* **How to complete this task**
Reproduction of part of the material below, pictures omitted: copy exactly, and only, the lines starting with the one with "font-family: none ->" and going on through the one with "height: 24px ->".

* **Data for this task**
────

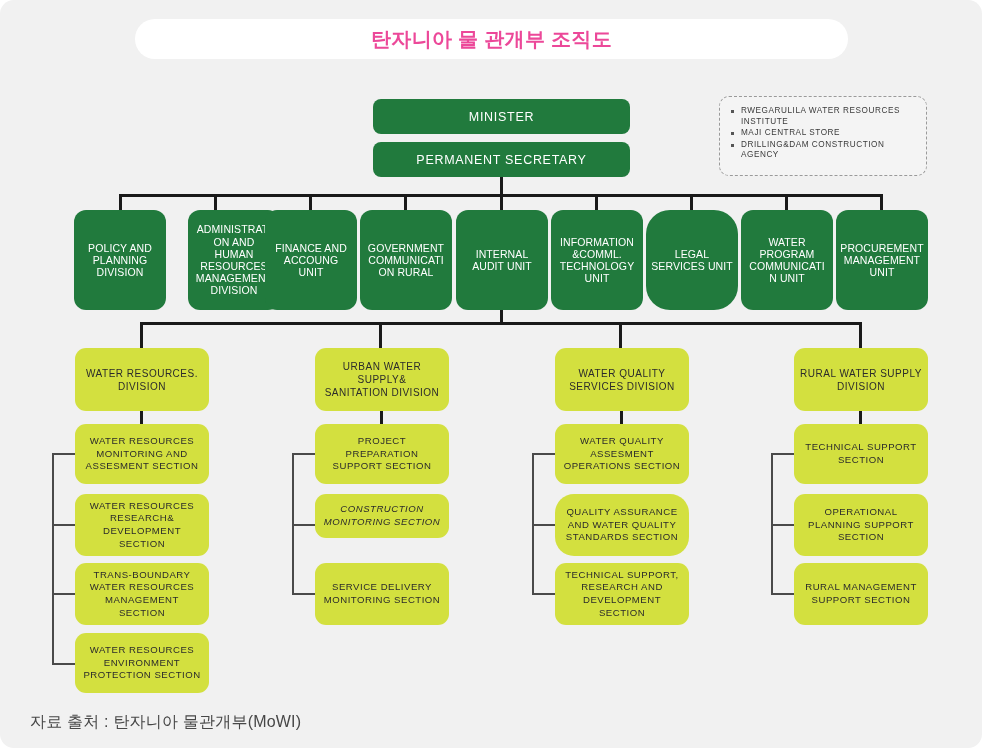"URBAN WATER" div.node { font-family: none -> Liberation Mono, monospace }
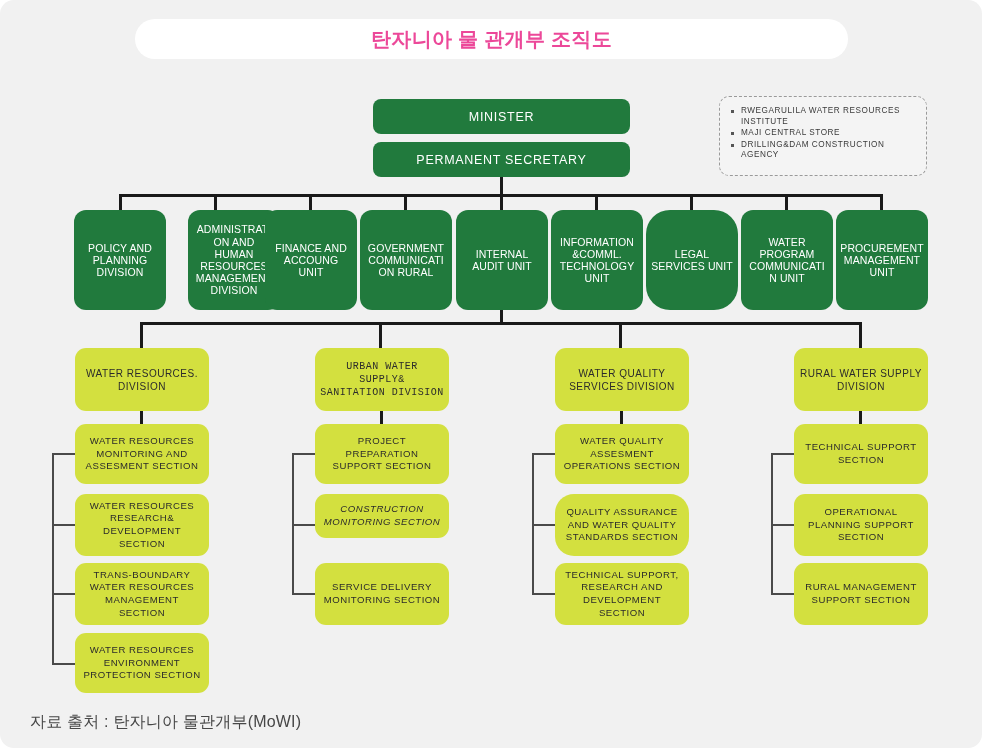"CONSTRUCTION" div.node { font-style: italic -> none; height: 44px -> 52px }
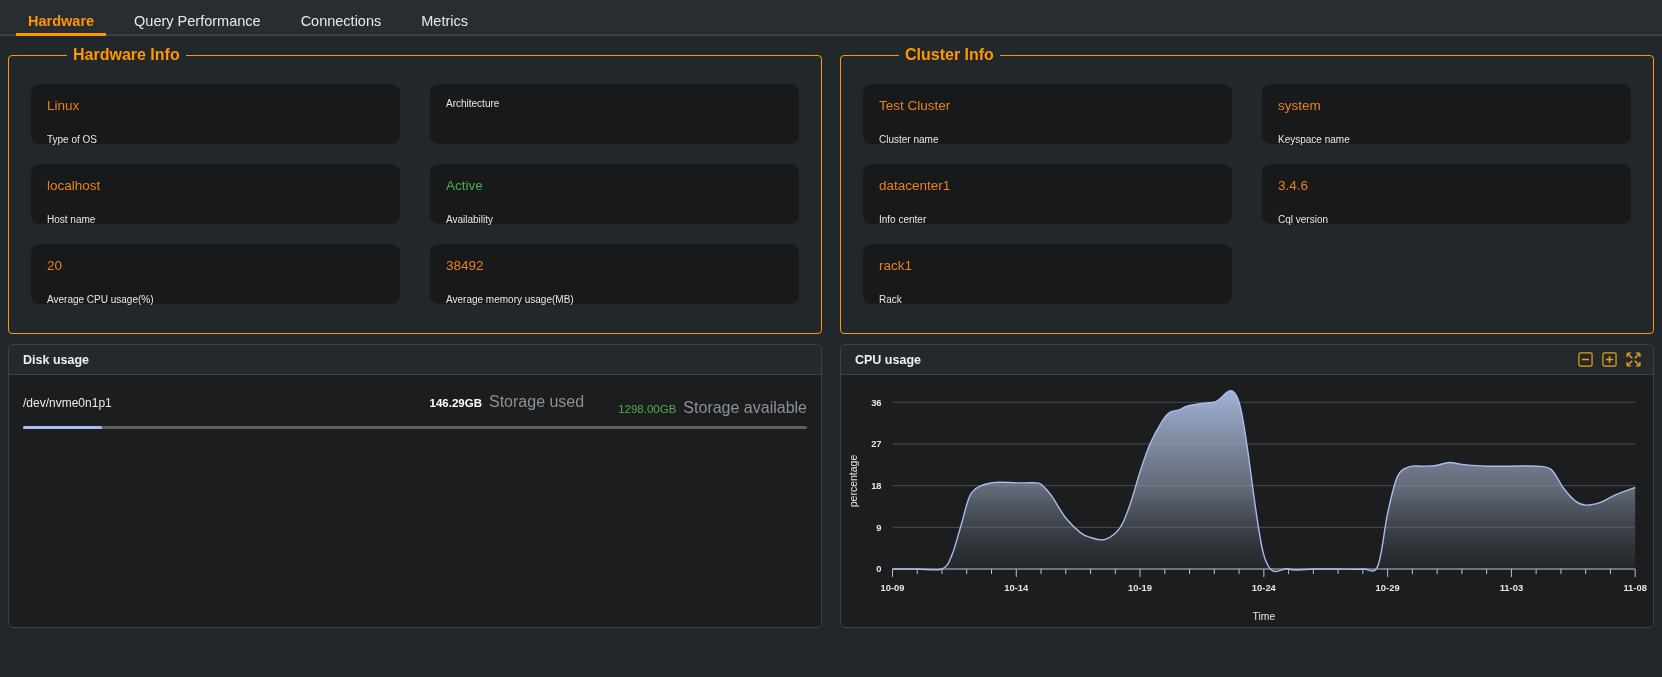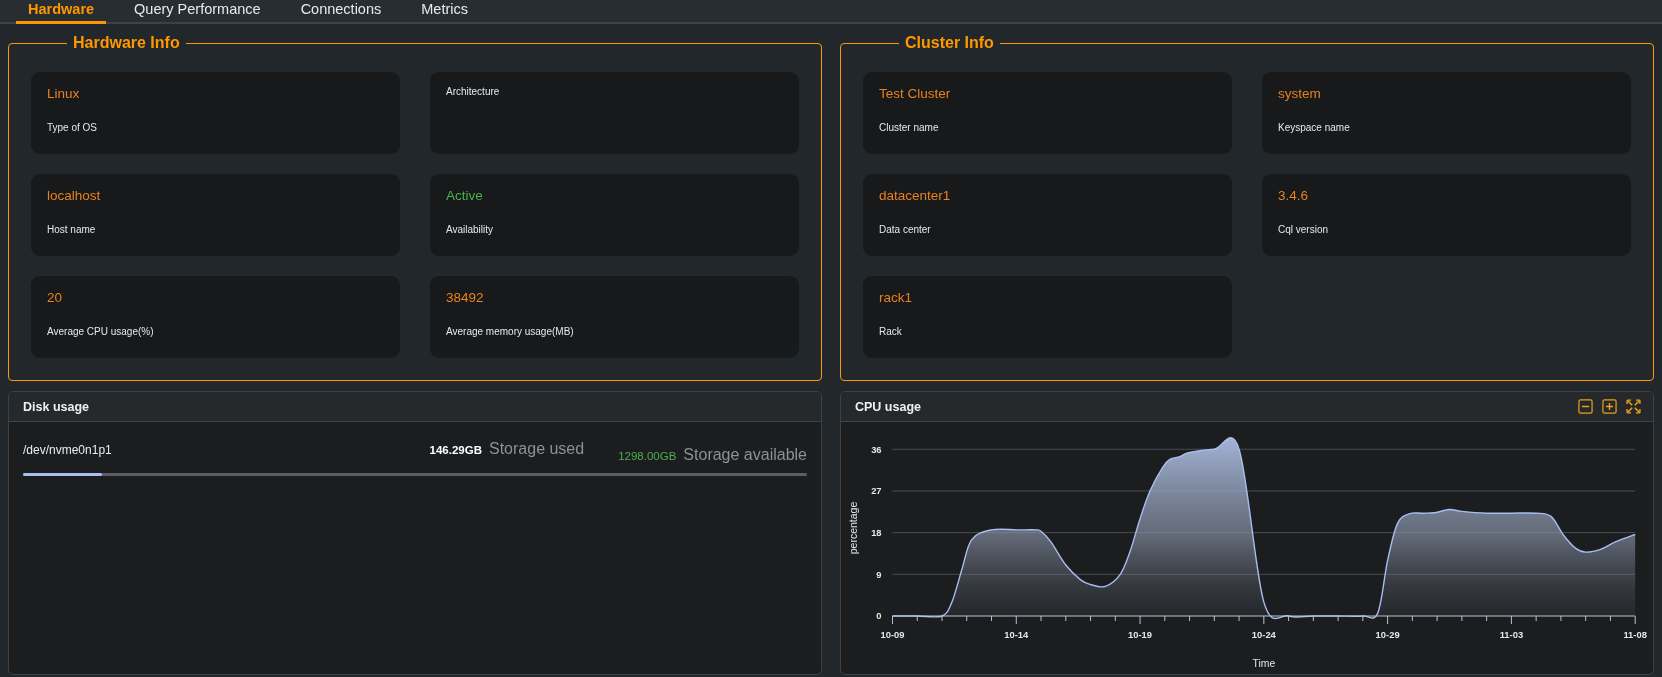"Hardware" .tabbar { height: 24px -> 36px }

────

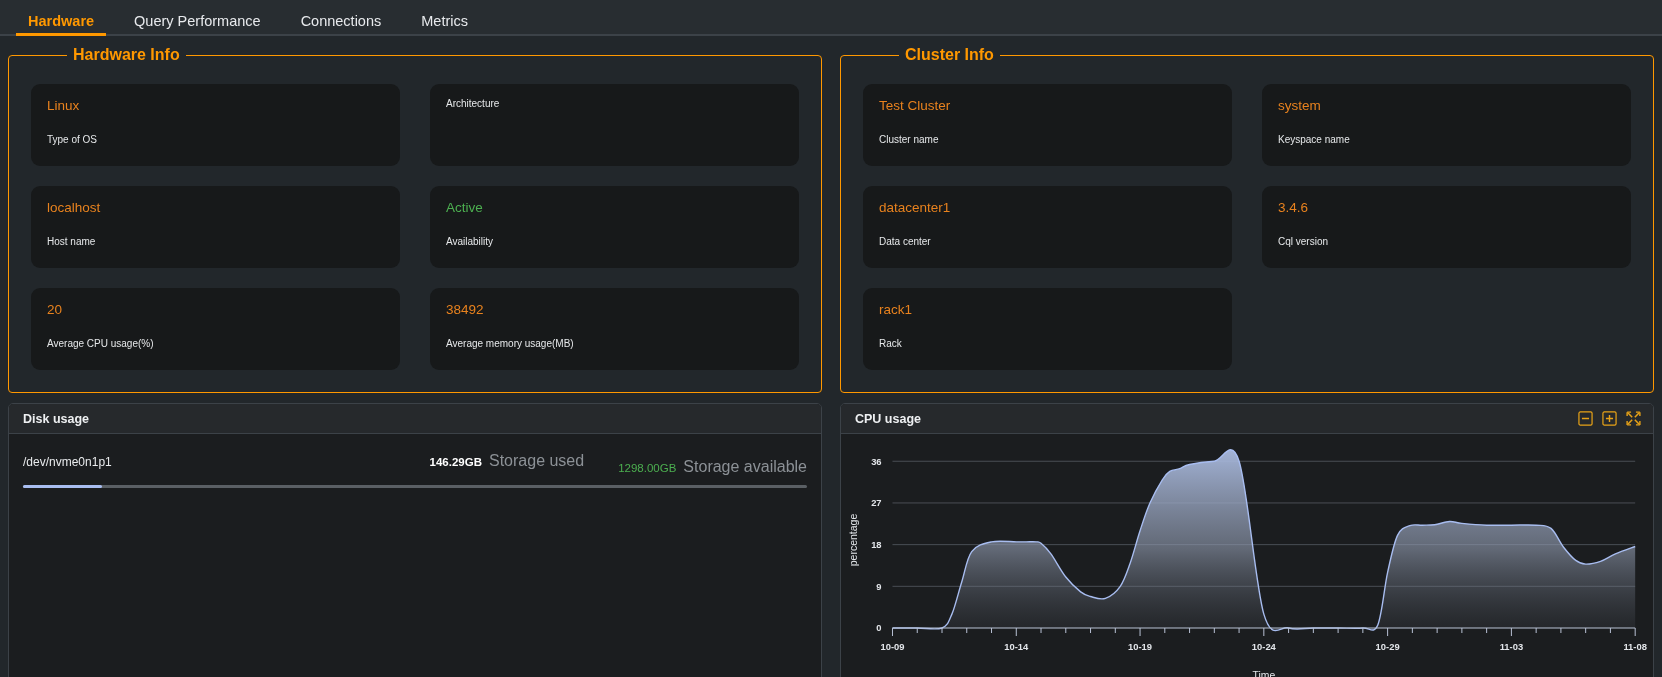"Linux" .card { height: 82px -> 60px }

────

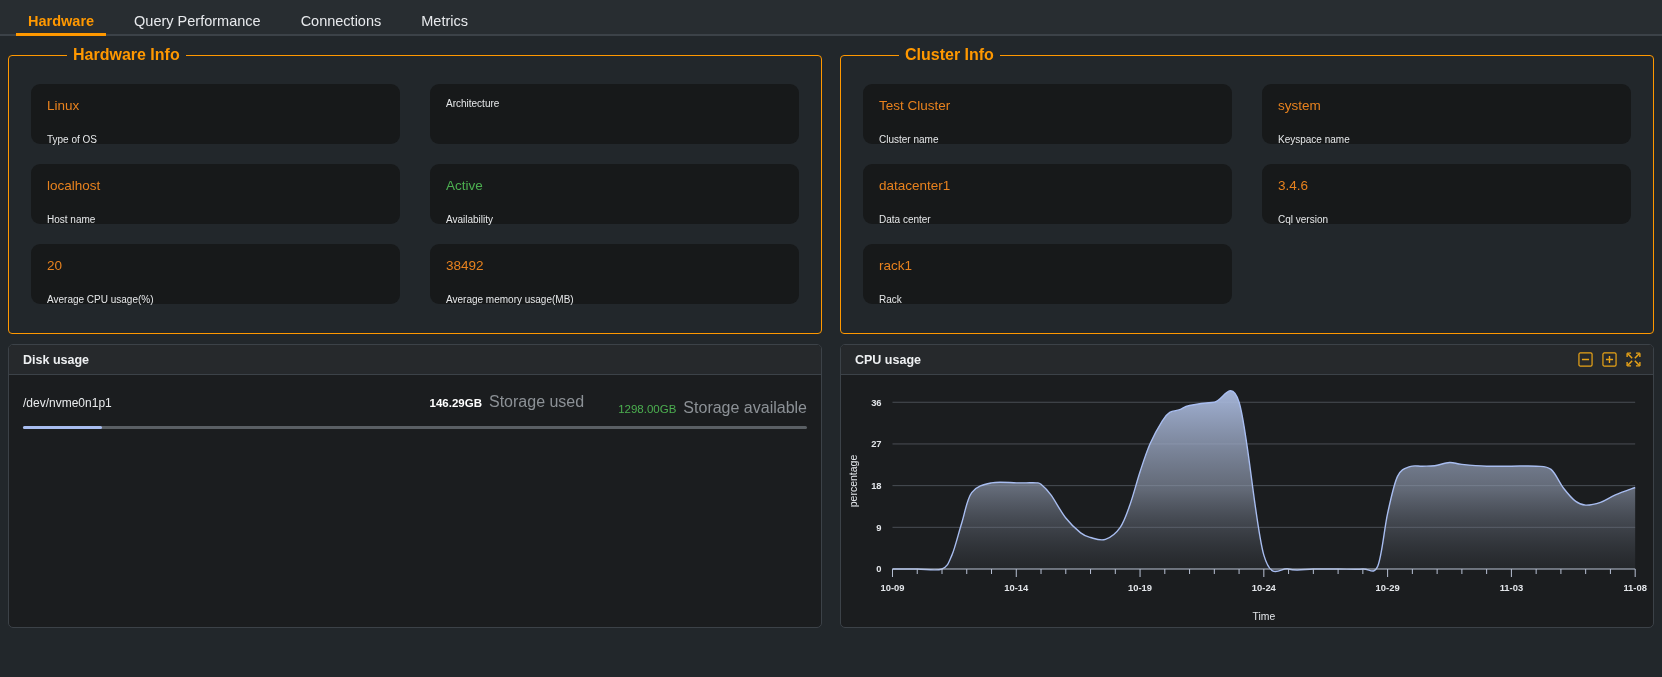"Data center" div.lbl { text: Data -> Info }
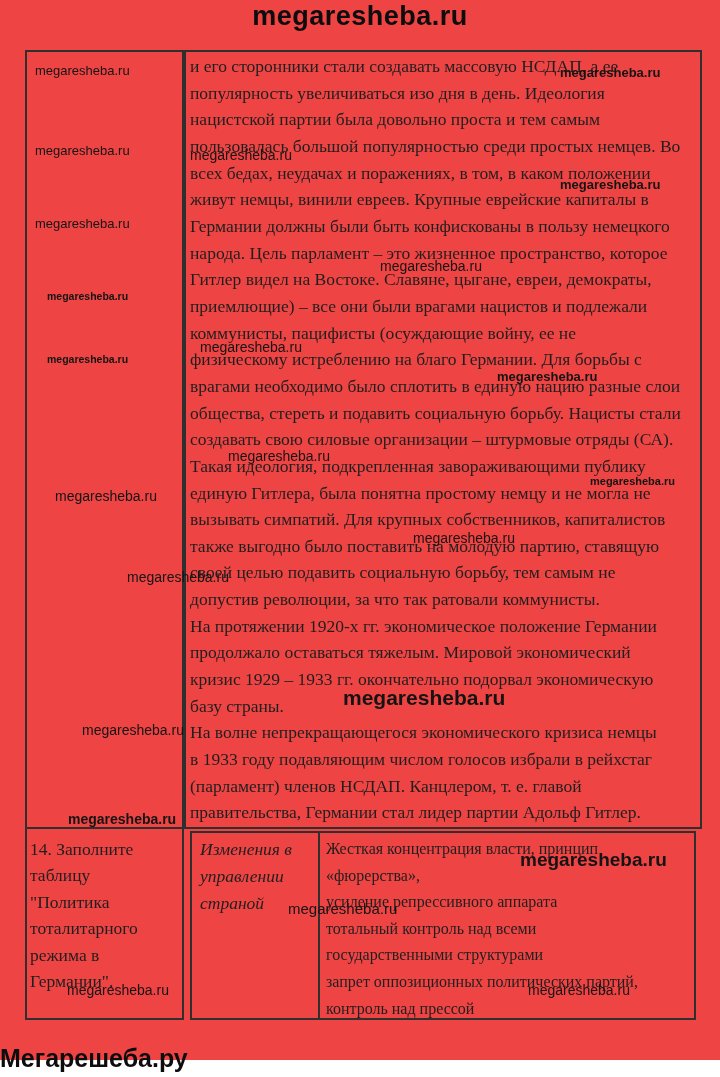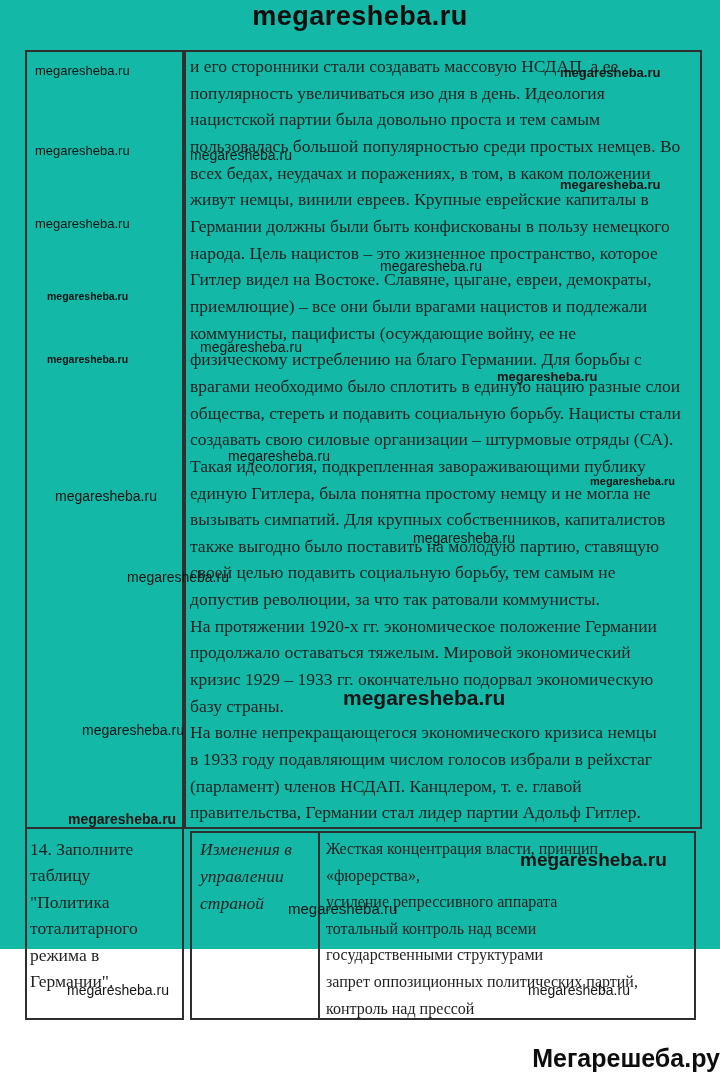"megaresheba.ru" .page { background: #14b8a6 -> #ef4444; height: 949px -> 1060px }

────

* **Written response**
"URBAN WATER" div.node { font-family: none -> Liberation Mono, monospace }
"CONSTRUCTION" div.node { font-style: italic -> none; height: 44px -> 52px }
"Hardware" .tabbar { height: 24px -> 36px }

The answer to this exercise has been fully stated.